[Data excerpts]
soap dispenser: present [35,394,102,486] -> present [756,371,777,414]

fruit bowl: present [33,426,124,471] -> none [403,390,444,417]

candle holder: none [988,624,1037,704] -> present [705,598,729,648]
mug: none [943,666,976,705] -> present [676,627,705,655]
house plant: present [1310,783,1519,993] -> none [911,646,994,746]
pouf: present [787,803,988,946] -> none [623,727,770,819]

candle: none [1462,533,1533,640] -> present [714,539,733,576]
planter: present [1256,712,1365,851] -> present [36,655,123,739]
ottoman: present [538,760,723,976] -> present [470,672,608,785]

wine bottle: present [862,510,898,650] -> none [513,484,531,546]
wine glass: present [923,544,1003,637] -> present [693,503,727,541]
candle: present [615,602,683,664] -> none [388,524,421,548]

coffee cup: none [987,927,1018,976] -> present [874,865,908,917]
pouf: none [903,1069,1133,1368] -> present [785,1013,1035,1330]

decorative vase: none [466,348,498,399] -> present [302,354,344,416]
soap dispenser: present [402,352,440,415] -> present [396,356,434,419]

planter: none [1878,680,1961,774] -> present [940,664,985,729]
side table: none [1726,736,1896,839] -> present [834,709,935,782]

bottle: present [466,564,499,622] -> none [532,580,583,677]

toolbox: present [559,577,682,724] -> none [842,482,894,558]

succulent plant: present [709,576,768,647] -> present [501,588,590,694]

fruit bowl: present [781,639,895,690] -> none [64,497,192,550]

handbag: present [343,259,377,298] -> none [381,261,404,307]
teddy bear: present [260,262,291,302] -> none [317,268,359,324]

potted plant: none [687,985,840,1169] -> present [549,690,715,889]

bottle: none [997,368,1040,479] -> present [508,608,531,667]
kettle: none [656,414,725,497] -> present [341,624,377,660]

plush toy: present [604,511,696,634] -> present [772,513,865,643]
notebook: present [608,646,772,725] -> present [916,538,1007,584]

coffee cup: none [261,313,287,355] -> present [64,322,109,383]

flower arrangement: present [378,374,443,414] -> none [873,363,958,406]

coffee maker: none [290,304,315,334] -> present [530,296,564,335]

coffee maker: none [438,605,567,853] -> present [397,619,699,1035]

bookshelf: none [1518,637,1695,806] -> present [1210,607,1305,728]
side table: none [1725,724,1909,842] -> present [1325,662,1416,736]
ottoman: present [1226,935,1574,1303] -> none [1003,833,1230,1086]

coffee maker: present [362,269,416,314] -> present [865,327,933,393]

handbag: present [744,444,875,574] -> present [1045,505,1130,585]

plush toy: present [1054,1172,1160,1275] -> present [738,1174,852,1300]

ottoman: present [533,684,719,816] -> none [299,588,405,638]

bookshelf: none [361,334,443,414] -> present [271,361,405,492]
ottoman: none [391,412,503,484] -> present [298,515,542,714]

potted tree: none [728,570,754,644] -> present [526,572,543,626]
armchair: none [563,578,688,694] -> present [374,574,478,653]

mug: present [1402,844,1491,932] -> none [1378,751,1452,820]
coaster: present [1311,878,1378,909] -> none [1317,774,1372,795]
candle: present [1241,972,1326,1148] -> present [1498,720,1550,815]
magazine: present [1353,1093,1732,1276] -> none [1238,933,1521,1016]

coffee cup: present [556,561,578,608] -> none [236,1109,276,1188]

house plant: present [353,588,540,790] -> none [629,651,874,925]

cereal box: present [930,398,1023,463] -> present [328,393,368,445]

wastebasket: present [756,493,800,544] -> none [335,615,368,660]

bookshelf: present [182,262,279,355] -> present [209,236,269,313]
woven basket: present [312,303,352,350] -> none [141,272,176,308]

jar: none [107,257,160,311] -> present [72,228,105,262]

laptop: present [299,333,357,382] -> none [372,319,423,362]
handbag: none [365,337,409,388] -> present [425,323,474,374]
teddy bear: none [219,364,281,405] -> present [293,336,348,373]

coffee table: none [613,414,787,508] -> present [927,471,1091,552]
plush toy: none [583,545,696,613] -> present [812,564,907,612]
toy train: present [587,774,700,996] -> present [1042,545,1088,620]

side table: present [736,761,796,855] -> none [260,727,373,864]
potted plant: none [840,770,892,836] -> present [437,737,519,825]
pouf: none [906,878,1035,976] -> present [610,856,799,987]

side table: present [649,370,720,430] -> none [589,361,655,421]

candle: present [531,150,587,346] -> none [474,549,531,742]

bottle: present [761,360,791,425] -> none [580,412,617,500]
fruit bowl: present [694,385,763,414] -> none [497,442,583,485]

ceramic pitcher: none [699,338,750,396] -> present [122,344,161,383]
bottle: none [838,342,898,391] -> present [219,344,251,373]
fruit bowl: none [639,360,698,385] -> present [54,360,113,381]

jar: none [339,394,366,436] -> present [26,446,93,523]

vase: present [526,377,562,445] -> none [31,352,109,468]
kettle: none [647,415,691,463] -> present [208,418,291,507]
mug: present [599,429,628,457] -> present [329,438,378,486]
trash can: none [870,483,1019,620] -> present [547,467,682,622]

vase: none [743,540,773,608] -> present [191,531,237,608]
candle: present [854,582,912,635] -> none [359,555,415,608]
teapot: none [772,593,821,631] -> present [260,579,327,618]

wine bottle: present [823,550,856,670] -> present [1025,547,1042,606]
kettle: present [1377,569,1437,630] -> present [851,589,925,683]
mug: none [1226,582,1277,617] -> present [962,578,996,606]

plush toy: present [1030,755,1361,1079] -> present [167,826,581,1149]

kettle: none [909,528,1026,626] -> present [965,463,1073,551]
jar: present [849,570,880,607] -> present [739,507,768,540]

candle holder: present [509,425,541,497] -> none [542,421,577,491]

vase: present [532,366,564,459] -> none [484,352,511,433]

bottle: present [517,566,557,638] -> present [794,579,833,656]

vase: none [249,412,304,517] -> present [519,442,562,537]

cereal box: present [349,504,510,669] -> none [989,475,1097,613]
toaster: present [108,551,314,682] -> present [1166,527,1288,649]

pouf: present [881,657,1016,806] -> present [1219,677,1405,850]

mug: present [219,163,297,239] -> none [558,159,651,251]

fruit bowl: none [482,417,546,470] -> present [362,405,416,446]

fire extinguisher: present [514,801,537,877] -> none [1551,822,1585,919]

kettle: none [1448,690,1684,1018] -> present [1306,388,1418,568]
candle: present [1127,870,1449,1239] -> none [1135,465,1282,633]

# What you have to do:
Set down, exactly as they stand above, the lines starting with the line with "handbag: present [744,444,875,574]" and going on through the line with "teddy bear: none", and no others.

# Solution:
handbag: present [744,444,875,574] -> present [1045,505,1130,585]

plush toy: present [1054,1172,1160,1275] -> present [738,1174,852,1300]

ottoman: present [533,684,719,816] -> none [299,588,405,638]

bookshelf: none [361,334,443,414] -> present [271,361,405,492]
ottoman: none [391,412,503,484] -> present [298,515,542,714]

potted tree: none [728,570,754,644] -> present [526,572,543,626]
armchair: none [563,578,688,694] -> present [374,574,478,653]

mug: present [1402,844,1491,932] -> none [1378,751,1452,820]
coaster: present [1311,878,1378,909] -> none [1317,774,1372,795]
candle: present [1241,972,1326,1148] -> present [1498,720,1550,815]
magazine: present [1353,1093,1732,1276] -> none [1238,933,1521,1016]

coffee cup: present [556,561,578,608] -> none [236,1109,276,1188]

house plant: present [353,588,540,790] -> none [629,651,874,925]

cereal box: present [930,398,1023,463] -> present [328,393,368,445]

wastebasket: present [756,493,800,544] -> none [335,615,368,660]

bookshelf: present [182,262,279,355] -> present [209,236,269,313]
woven basket: present [312,303,352,350] -> none [141,272,176,308]

jar: none [107,257,160,311] -> present [72,228,105,262]

laptop: present [299,333,357,382] -> none [372,319,423,362]
handbag: none [365,337,409,388] -> present [425,323,474,374]
teddy bear: none [219,364,281,405] -> present [293,336,348,373]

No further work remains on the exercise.